Pakistani officials have said their next target is the rugged region along the Afghan border where al Qaeda and the Taliban fled after U.S.-led forces toppled the Afghan Taliban government in Kabul in 2001.

Last week, Mehsud narrowly escaped a U.S. drone attack that killed approximately 80 people who were attending a funeral in South Waziristan in Pakistan’s tribal region. U.S. officials were watching the funeral by video feed from the drone, which flew high above the scene, concealed by clouds. The drone strike was the closest the U.S. had come to killing Mehsud in the past year, U.S. officials said.

Pakistani officials told The Times that Taliban commander Qari Hussain, who was a close aide to Mehsud, was killed in the attack.

Hussein was one of the main trainers and recruiters of suicide bombers, a Pakistani government official said.

“He was a very important figure to Mehsud,” said the official, who asked to remain anonymous because of the nature of his work. “However, Mehsud escaped the attack. Believe me, there will be no tears for Mehsud in Pakistan when he is killed.”

The Taliban is a formidable enemy to the Pakistani people and government, Mr. Riedel said.

He said the Pakistani government’s current military strategy against Mehsud is promising, but only time will tell whether it will succeed.

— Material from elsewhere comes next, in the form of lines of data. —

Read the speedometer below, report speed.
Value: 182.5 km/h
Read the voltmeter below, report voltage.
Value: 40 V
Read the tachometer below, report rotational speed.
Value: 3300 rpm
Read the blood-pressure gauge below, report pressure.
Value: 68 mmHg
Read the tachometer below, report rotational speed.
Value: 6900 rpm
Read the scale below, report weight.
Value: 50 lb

A second U.S. Defense Department official with expertise regarding the Taliban told reporters that al Qaeda and other Pakistani militant groups created by the Pakistani government to fight rival India have helped Mehsud stage suicide attacks.

The official, who also asked not to be named because of the nature of his work, said there had been a “convergence” of militants based in the tribal areas “supplemented, financed, probably trained, inculcated, by al Qaeda elements” and also “Punjab-based Pakistani terrorist groups.”

“It’s the relationship between the three elements that is producing effective suicide bombers and sustaining a suicide-bomb campaign inside Pakistan,” the official said.